When you examine this more closely what you discover is that Jesus was utterly uncompromising when it came to religious insiders and extremely lenient when it came to religious outsiders.

And it was the very fact that there were “insiders” and “outsiders” that caused him to treat them differently.

Few people who are on the outside looking in are there because they choose to be there. They are there because someone defined being “inside” in a way that included themselves and excluded others.

Sure, there’s always the gadfly, the person who seems to relish how different they are from everyone else, but usually they are simply expressing their individuality in the face of what they feel is arbitrary homogeneity. They aren’t in fact looking for exclusion from the group but rather inclusion in spite of their “weirdness.”

We all want to be a part, to be welcomed into community. Having a door slammed in our face always stings.

So Jesus went around opening doors to those on the outside of Israelite religion, and let’s be clear who these people were. They weren’t regular people who simply didn’t join up with the Pharisee club, nor were they simply sinners in the regular sense of a person who sins. All the religious leaders admitted that they sinned, so sinning wasn’t enough to exclude someone.

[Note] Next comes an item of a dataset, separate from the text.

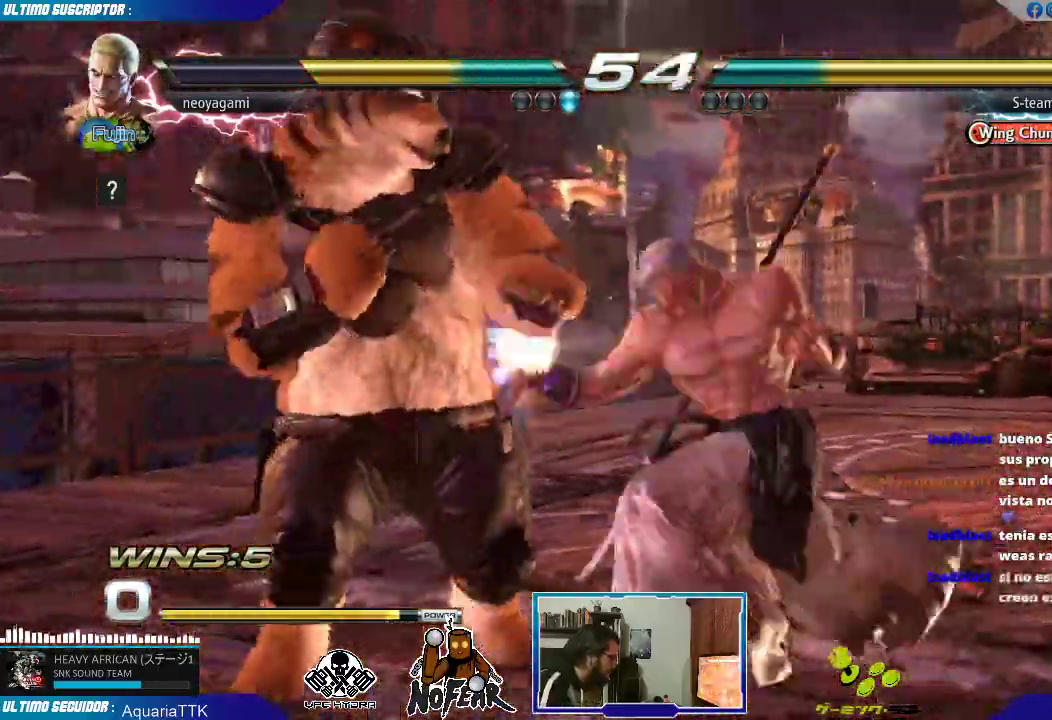
{"dt_ms": 500, "buttons": [], "left_stick": "center", "events": [[17, "L1", "up"], [50, "left_stick", "center"], [383, "TRIANGLE", "down"], [433, "TRIANGLE", "up"]]}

These were a special class of sinners. When the New Testament writers refer to “tax collectors and sinners” they were talking about a group of people who committed certain sins that were taboo and thus made them outcasts.

Obviously tax collectors were a part of this group, but the “sinners” category also singled out prostitutes, people with leprosy, Samaritans, and other “wicked” people. These were people who never had a chance to be “in” and never would.

Until Jesus came along.

What’s interesting to me is that Jesus’ acceptance of them preceded any action on their part. He didn’t say to Zacchaeus, “If you promise to repay everyone you cheated, I’ll eat with you.” He simply said, “Let’s eat.”

Acceptance led to repentance, not the other way around.

On the other hand, Jesus absolutely demanded repentance of the religious outsiders. He was uncompromising in both his condemnation and his requirement that they change their behavior.

Specifically, he warned them that the drawing of lines that placed them inside God’s favor while excluding others had in fact resulted in just the opposite—they were outside God’s favor and blessing and therefore in grave danger themselves, while those they had condemned had already been welcomed into God’s fellowship. Unless they changed they would always be outside.

Every culture has its taboos and its outcasts, including the Christian culture. We seem to fear being soft on sin and lenient on sinners when what we ought to fear is that we, in the name of God, will draw lines tightly around ourselves and those like us, excluding those whom God has included.

When we exclude the people Jesus likes to hang around with, we end up excluding Jesus.

When we do that, we are the ones who end up on the outside looking in.